## Try it
Give the records again exactly, but drop the pictures.

## The data

********************

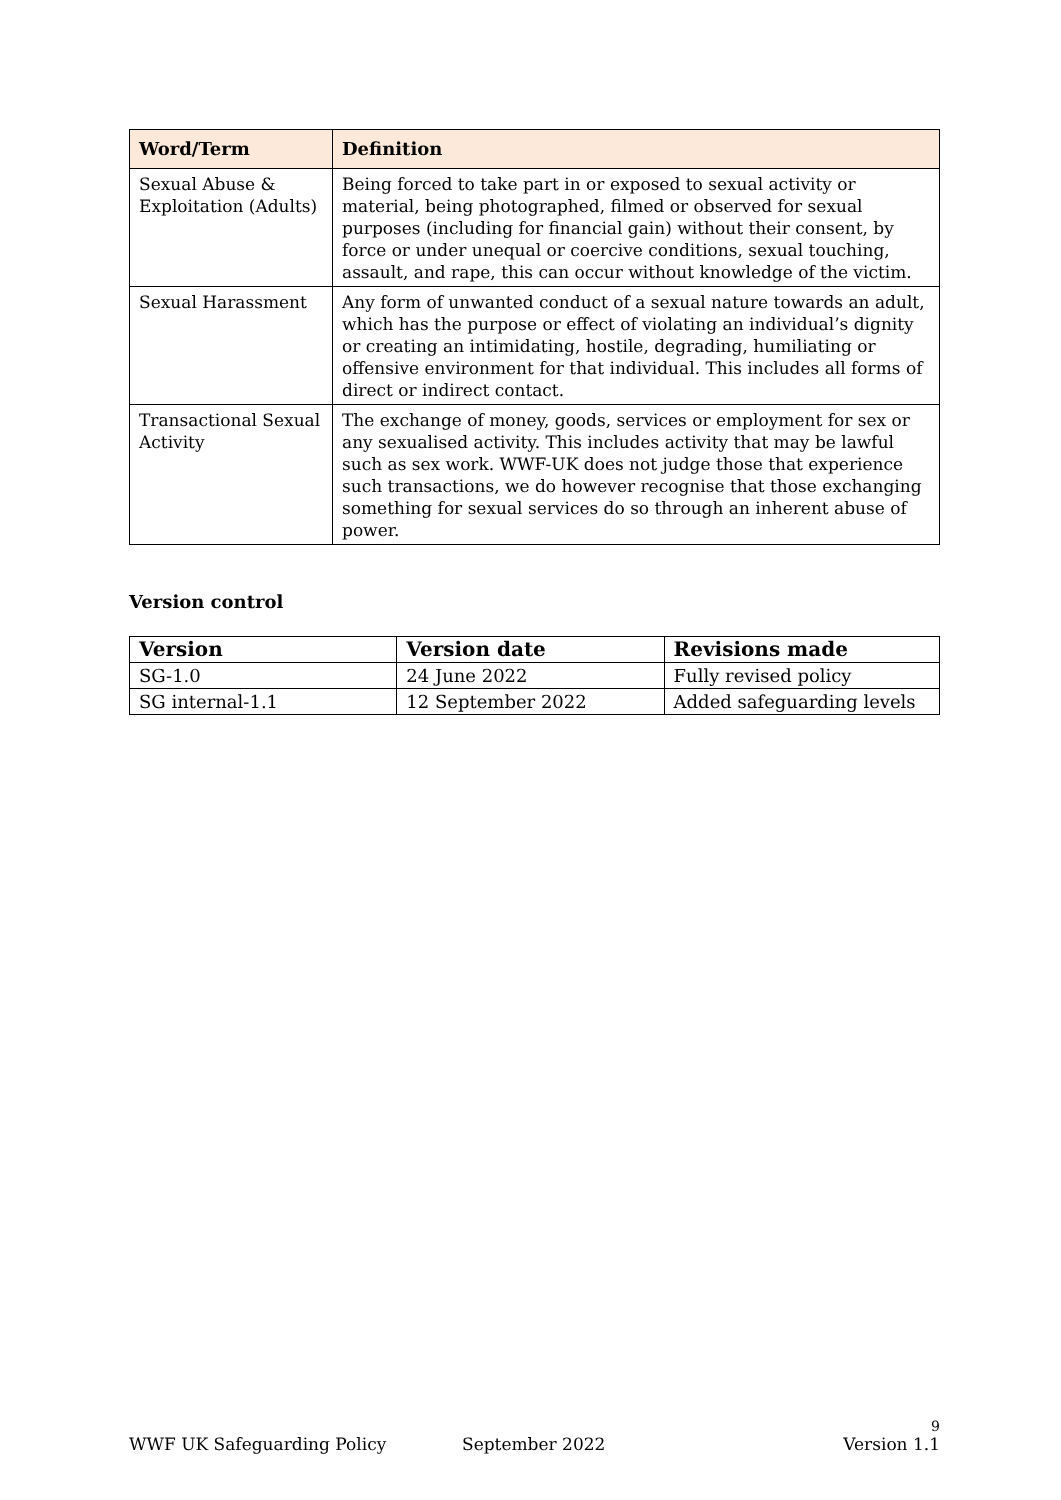| Word/Term | Definition |
| --- | --- |
| Sexual Abuse & Exploitation (Adults) | Being forced to take part in or exposed to sexual activity or material, being photographed, filmed or observed for sexual purposes (including for financial gain) without their consent, by force or under unequal or coercive conditions, sexual touching, assault, and rape, this can occur without knowledge of the victim. |
| Sexual Harassment | Any form of unwanted conduct of a sexual nature towards an adult, which has the purpose or effect of violating an individual’s dignity or creating an intimidating, hostile, degrading, humiliating or offensive environment for that individual. This includes all forms of direct or indirect contact. |
| Transactional Sexual Activity | The exchange of money, goods, services or employment for sex or any sexualised activity. This includes activity that may be lawful such as sex work. WWF-UK does not judge those that experience such transactions, we do however recognise that those exchanging something for sexual services do so through an inherent abuse of power. |
Version control
| Version | Version date | Revisions made |
| --- | --- | --- |
| SG-1.0 | 24 June 2022 | Fully revised policy |
| SG internal-1.1 | 12 September 2022 | Added safeguarding levels |
9
WWF UK Safeguarding Policy September 2022 Version 1.1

********************

## Written response
| Word/Term | Definition |
| --- | --- |
| Sexual Abuse & Exploitation (Adults) | Being forced to take part in or exposed to sexual activity or material, being photographed, filmed or observed for sexual purposes (including for financial gain) without their consent, by force or under unequal or coercive conditions, sexual touching, assault, and rape, this can occur without knowledge of the victim. |
| Sexual Harassment | Any form of unwanted conduct of a sexual nature towards an adult, which has the purpose or effect of violating an individual’s dignity or creating an intimidating, hostile, degrading, humiliating or offensive environment for that individual. This includes all forms of direct or indirect contact. |
| Transactional Sexual Activity | The exchange of money, goods, services or employment for sex or any sexualised activity. This includes activity that may be lawful such as sex work. WWF-UK does not judge those that experience such transactions, we do however recognise that those exchanging something for sexual services do so through an inherent abuse of power. |
Version control
| Version | Version date | Revisions made |
| --- | --- | --- |
| SG-1.0 | 24 June 2022 | Fully revised policy |
| SG internal-1.1 | 12 September 2022 | Added safeguarding levels |
9
WWF UK Safeguarding Policy September 2022 Version 1.1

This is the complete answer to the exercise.